■ **Work to be completed**
Duplicate the multicast delays thread below word for word, everything from "Re: Multicast delays" down to "on the logs.".

■ **Quoted passage**
Re: Multicast delays and high iowait

"H. Willstrand" <h.willstrand@xxxxxxxxx> · Tue, 1 Apr 2008 22:24:19 +0200

On Tue, Apr 1, 2008 at 6:05 PM, Matt Garman <matthew.garman@xxxxxxxxx> wrote:
> We're using multicast basically for some inter-processs
>  communication.
>

Which protocol(-s) are in use? (UDP, IGMP, ...)

>  We timestamp (and log, in a separate thread) all of our sends and
>  receives, and do analysis on the logs.
>

Are timestamps sent in the broadcast? If so, can the timestamps be out
of sync generating the "delays"?

>  We're finding occassional (once or twice a day) "blips" where the
>  receipt of multicast messages is delayed anywhere from 200
>  milliseconds to three or four whole seconds.
>
>  In one case, we have only one server in the network, and are still
>  seeing this.  In this scenario, do the multicast messages actually
>  use the physical network?
>
>  I'm running sar on these machines (collecting data every five
>  seconds); any delay >600 ms seems to conincide with extremely high
>  iowait (but the load on any CPU during these times is always below
>  1.0).
>
>  We have the sysctl net.core.rmem_max parameter set to 33554432.
>
>  Our code uses setsockopt() to set the recieving buffer to the
>  maximum size allowed by the kernel (i.e. 33554432 in our case).
>
>  The servers are generally lightly loaded: typically they have a load
>  of <1.0, and rarely does the load exceed 3.0---yet the servers have
>  eight physical cores.

(Multi-view scene photographs)
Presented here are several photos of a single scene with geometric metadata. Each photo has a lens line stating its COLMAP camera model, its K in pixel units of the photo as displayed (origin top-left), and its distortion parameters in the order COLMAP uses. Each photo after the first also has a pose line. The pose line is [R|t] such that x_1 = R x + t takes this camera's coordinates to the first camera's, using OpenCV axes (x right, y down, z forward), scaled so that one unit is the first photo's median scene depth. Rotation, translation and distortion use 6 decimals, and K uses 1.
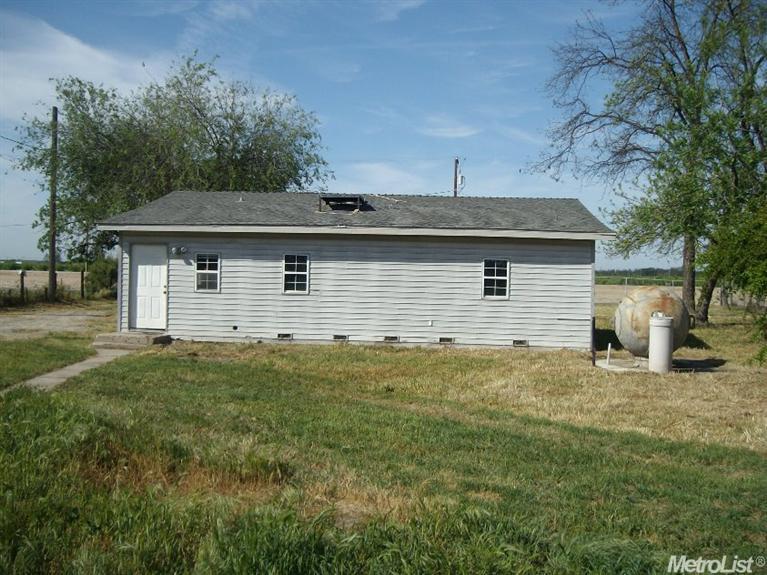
lens RADIAL K [[795.1, 0, 383.5], [0, 795.1, 287.5], [0, 0, 1]] dist [-0.125286, 0.023460]
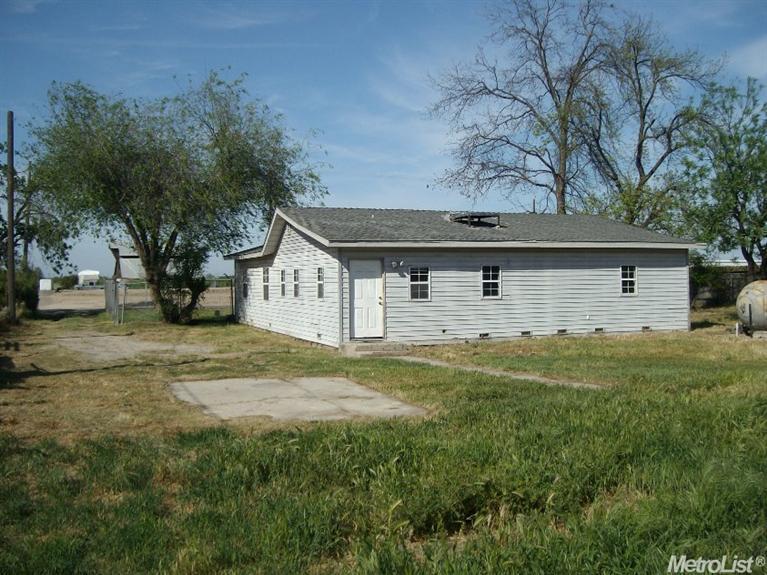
lens RADIAL K [[795.1, 0, 383.5], [0, 795.1, 287.5], [0, 0, 1]] dist [-0.125286, 0.023460]
pose [[0.909925, -0.038786, 0.412955, -0.735514], [0.041251, 0.999144, 0.002947, -0.018745], [-0.412716, 0.014354, 0.910747, -0.002954]]
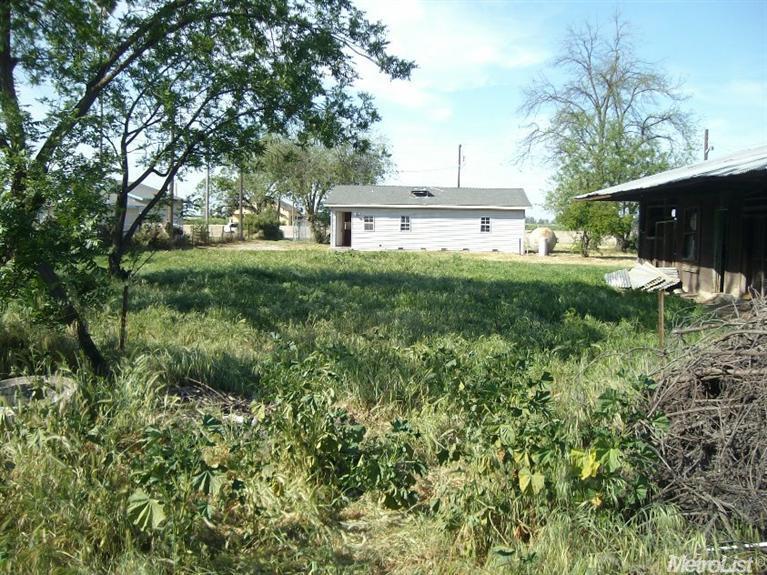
lens RADIAL K [[795.1, 0, 383.5], [0, 795.1, 287.5], [0, 0, 1]] dist [-0.125286, 0.023460]
pose [[0.999936, -0.007544, 0.008451, -0.200352], [0.007014, 0.998108, 0.061078, 0.030261], [-0.008896, -0.061014, 0.998097, -1.486496]]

■ **Solved exercise**
Re: Multicast delays and high iowait

"H. Willstrand" <h.willstrand@xxxxxxxxx> · Tue, 1 Apr 2008 22:24:19 +0200

On Tue, Apr 1, 2008 at 6:05 PM, Matt Garman <matthew.garman@xxxxxxxxx> wrote:
> We're using multicast basically for some inter-processs
>  communication.
>

Which protocol(-s) are in use? (UDP, IGMP, ...)

>  We timestamp (and log, in a separate thread) all of our sends and
>  receives, and do analysis on the logs.